Pandas – the only carnivore too lazy to act like one. As it is, bamboo isn’t particularly nutritious – pandas tear through it by the truck load, thanks to their powerful jaws. In order to consume enough calories, pandas spend upwards of 14 hours each day noshing on bamboo. Part of that is due to its low nutritional value, but analysis of panda feces reveals another reason for the tremendous volume: Pandas can only digest about 17% of what they eat. Most of their droppings consist of undigested bamboo fibers
Zhang and his colleagues used a technique called 16S rRNA sequencing to evaluate 121 fecal samples from 45 giant pandas living in China’s Sichuan Province, including 24 adults, 16 juveniles and five unweaned cubs. Despite their insistence on eating bamboo, the pandas had remarkably low gut bacteria diversity, and lacked bacteria crucial for plant digestion like Ruminococcaceae and Bacteroides. Instead, their stomachs more closely resembled those of carnivores and omnivorous bears.
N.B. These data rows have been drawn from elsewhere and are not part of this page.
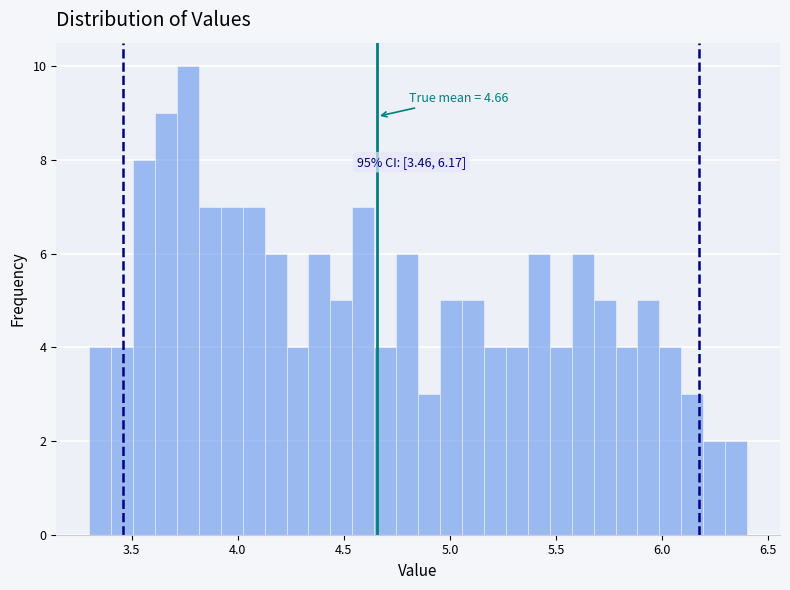

Read against the x-axis, roughly where is the centre of the tallest bar?

3.75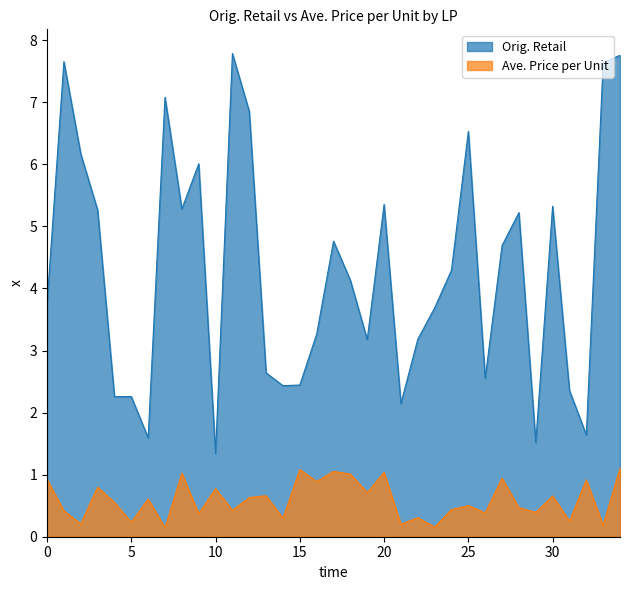

What is the sum of all Ave. Price per Unit values?

20.8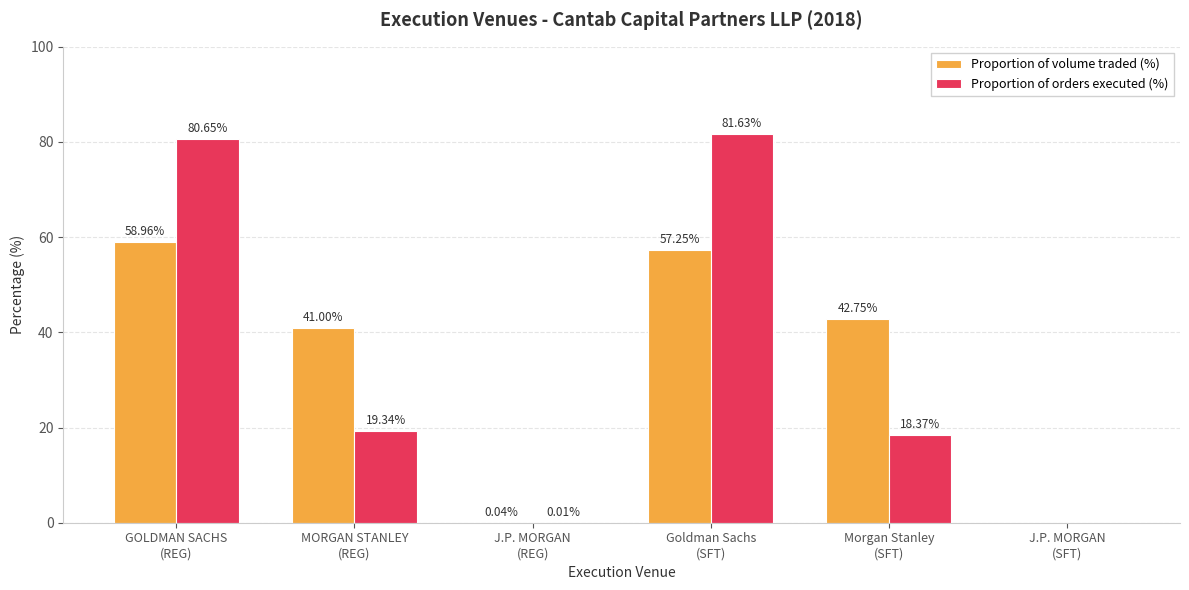

How many data points in Proportion of volume traded (%) are above 42?

3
“This result is unexpected and quite interesting, because it implies the giant panda’s gut microbiota may not have well adapted to its unique diet, and places pandas at an evolutionary dilemma,” added study coauthor Xiaoyan Pang, an associate professor in the School of Life Sciences and Biotechnology at Shanghai Jiao Tong University.
Pandas, the researchers say, started eating bamboo almost exclusively a whopping 21 million years ago, and they’re still bad at it. Pandas – is there anything they do right?